🤖 AI Summary
To address performance degradation and catastrophic forgetting induced by modality missing in multimodal class-incremental learning (MMCIL), this paper proposes Prompt-based Adaptive Learning (PAL), a rehearsal-free framework. PAL compensates for missing modalities via modality-specific prompts and formulates incremental learning as an analytical recursive least-squares optimization problem—achieving, for the first time without exemplars, joint holographic representation preservation and forgetting mitigation. The method integrates modality-aware prompt learning, analytical linear optimization, multimodal feature alignment, and cross-modal reconstruction. Evaluated on benchmarks including UPMC-Food101 and N24News under modality-missing settings, PAL improves incremental accuracy by over 12% and reduces forgetting rate by 37%, significantly outperforming state-of-the-art approaches.
📝 Abstract
Multi-modal class-incremental learning (MMCIL) seeks to leverage multi-modal data, such as audio-visual and image-text pairs, thereby enabling models to learn continuously across a sequence of tasks while mitigating forgetting.
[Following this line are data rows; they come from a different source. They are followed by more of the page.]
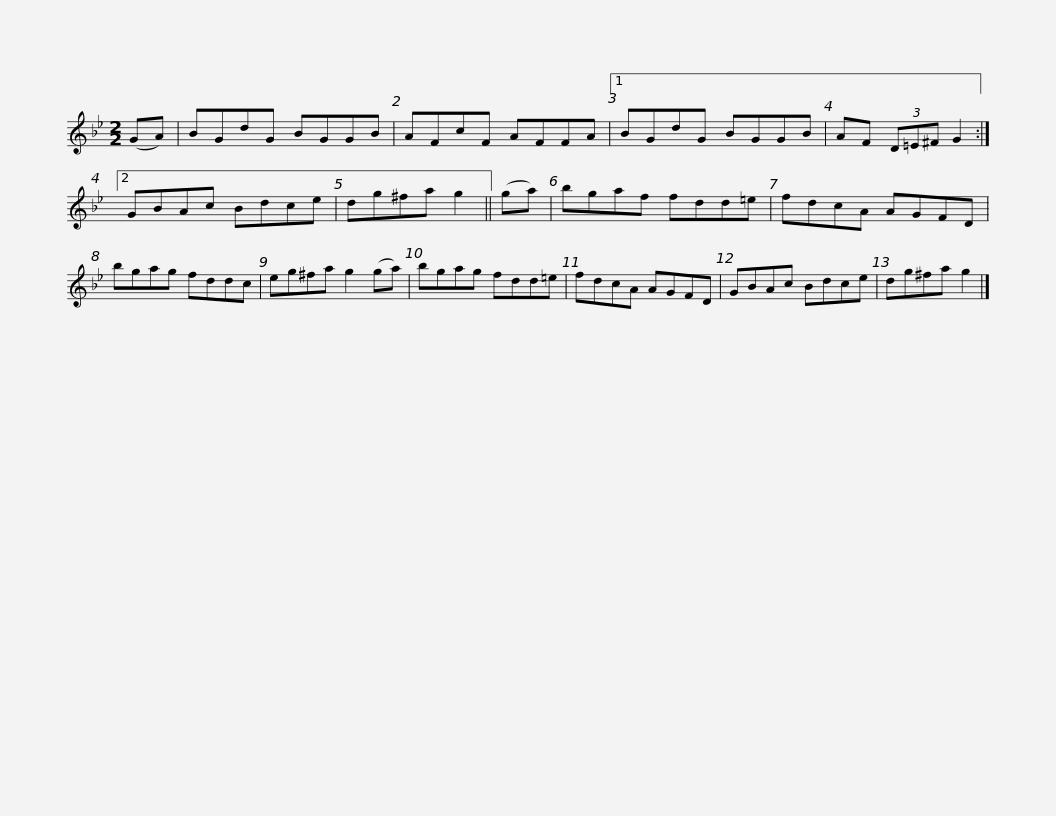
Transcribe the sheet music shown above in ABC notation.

X:1
L:1/8
M:2/2
I:linebreak $
K:Gmin
V:1 treble
V:1
 (GA) | BGdG BGGB | AFcF AFFA |1 BGdG BGGB | AF (3D=E^F G2 :|2 %5
 GBAc Bdce |$ dg^fa g2 || (ga) | bgaf fdd=e | fdcA AGFD | %10
 bgag fddc | eg^fa g2 (ga) |$ bgag fdd=e | fdcA AGFD | GBAc Bdce | %15
 dg^fa g2 |] %16
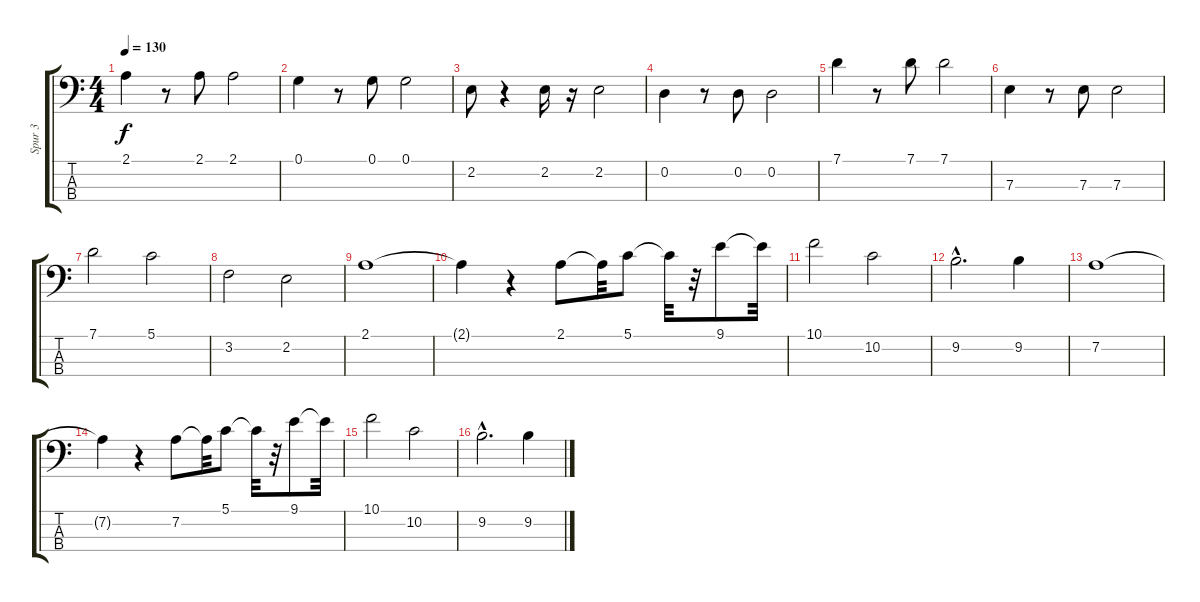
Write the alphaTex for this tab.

\track ("Spur 3" "Spur 3") {instrument electricbasspick}
\staff {score tabs}
\tuning (G2 D2 A1 E1) {hide}
\ts (4 4)
\tempo 130
\clef f4
\ks c
2.1.4{dy f} r.8 2.1.8 2.1.2 |
0.1.4 r.8 0.1.8 0.1.2 |
2.2.8 r.4 2.2.16 r.16 2.2.2 |
0.2.4 r.8 0.2.8 0.2.2 |
7.1.4 r.8 7.1.8 7.1.2 |
7.3.4 r.8 7.3.8 7.3.2 |
7.1.2 5.1.2 |
3.2.2 2.2.2 |
2.1.1 |
2.1{t}.4 r.4 2.1.8 2.1{t}.32 5.1.8 5.1{t}.32 r.32 9.1.8 9.1{t}.32 |
10.1.2 10.2.2 |
9.2{hac}.2{d} 9.2.4 |
7.2.1 |
7.2{t}.4 r.4 7.2.8 7.2{t}.32 5.1.8 5.1{t}.32 r.32 9.1.8 9.1{t}.32 |
10.1.2 10.2.2 |
9.2{hac}.2{d} 9.2.4
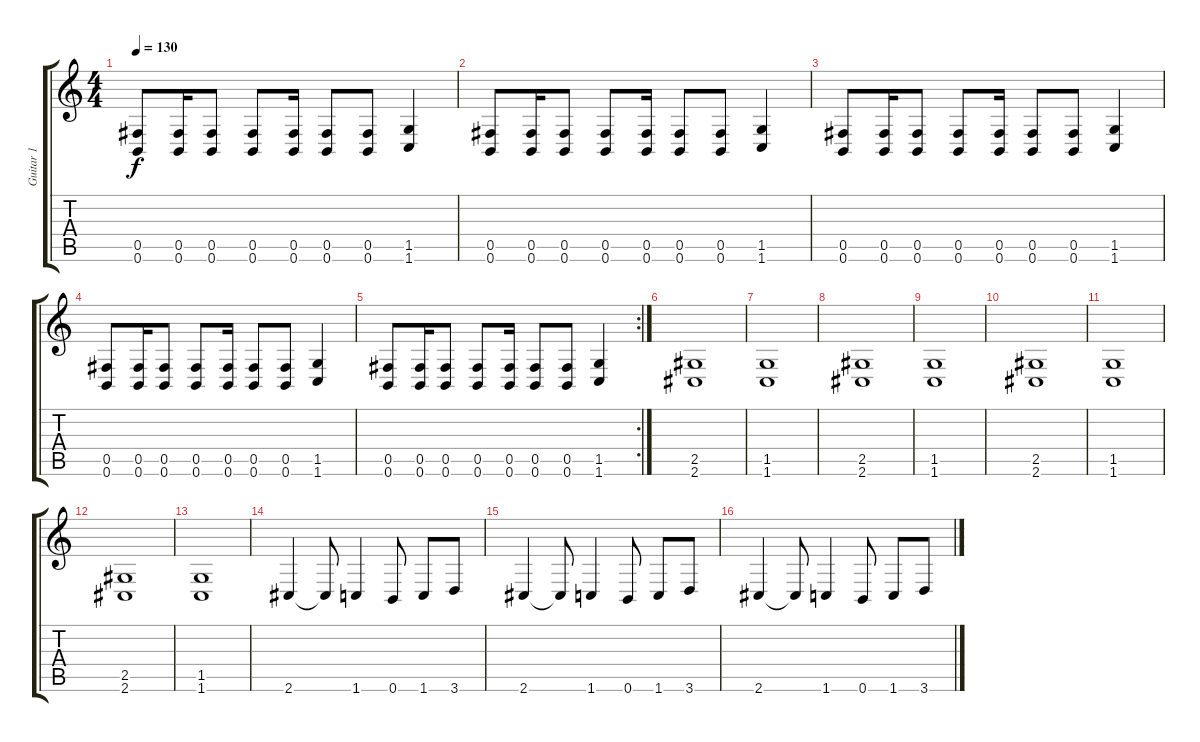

While existing studies primarily focus on the integration and utilization of multi-modal information for MMCIL, a critical challenge remains: the issue of missing modalities during incremental learning phases. This oversight can exacerbate severe forgetting and significantly impair model performance. To bridge this gap, we propose PAL, a novel exemplar-free framework tailored to MMCIL under missing-modality scenarios. Concretely, we devise modality-specific prompts to compensate for missing information, facilitating the model to maintain a holistic representation of the data. On this foundation, we reformulate the MMCIL problem into a Recursive Least-Squares task, delivering an analytical linear solution. Building upon these, PAL not only alleviates the inherent under-fitting limitation in analytic learning but also preserves the holistic representation of missing-modality data, achieving superior performance with less forgetting across various multi-modal incremental scenarios. Extensive experiments demonstrate that PAL significantly outperforms competitive methods across various datasets, including UPMC-Food101 and N24News, showcasing its robustness towards modality absence and its anti-forgetting ability to maintain high incremental accuracy.